The British government was concerned about the number of venomous cobra snakes in Delhi. The government therefore offered a bounty for every dead cobra. Initially this was a successful strategy as large numbers of snakes were killed for the reward. Eventually, however, enterprising people began to breed cobras for the income. When the government became aware of this, the reward program was scrapped, causing the cobra breeders to set the now-worthless snakes free. As a result, the wild cobra population further increased. [13]

With complex systems, it is very difficult to predict what the effect of a given change might be. This is because making the same change twice may have completely different consequences. The first change causes the system to respond in such a way that it reacts very differently the next time. This can lead to unintended consequences and makes planning and estimating problematic.

[The] way to understand complexity is that acting in the space causes the space to change, and cause and effect can only be understood in retrospect.

—Liz Keogh [14]

How then do we manage to get anything done in a complex environment? What the experts suggest is to “probe, sense and respond.” In other words, create tight feedback loops to gauge whether something is working or not.
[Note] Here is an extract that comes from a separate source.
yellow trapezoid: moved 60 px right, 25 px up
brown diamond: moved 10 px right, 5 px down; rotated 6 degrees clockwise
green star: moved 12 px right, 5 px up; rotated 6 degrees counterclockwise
Then we iterate as quickly as possible. We keep the changes small and the cycle short. As a result, the risk associated with failures is also kept small, and it is cheaper to recover. We make lots of small experiments, keep the ones which work, and revert the ones that fail.

In a complex environment, you probe, sense and respond. You do something that can fail, safely, and it tells you things about the environment which you respond to, changing the environment. This is the land of high-feedback, risk and innovation.

—Liz Keogh [15]

Conclusion

We cannot build a high-performing development team simply by applying ‘best practice’. Unfortunately, there are very few silver bullets in software development. But there are patterns that work well when we have the humility to admit we don’t know everything. Exposing the developers to customer pain closes a feedback loop. This allows us to make sure that if we are going fast, we’re going fast in the right direction. Once this is in place, we can work on continual improvement in a way that suits our given circumstances.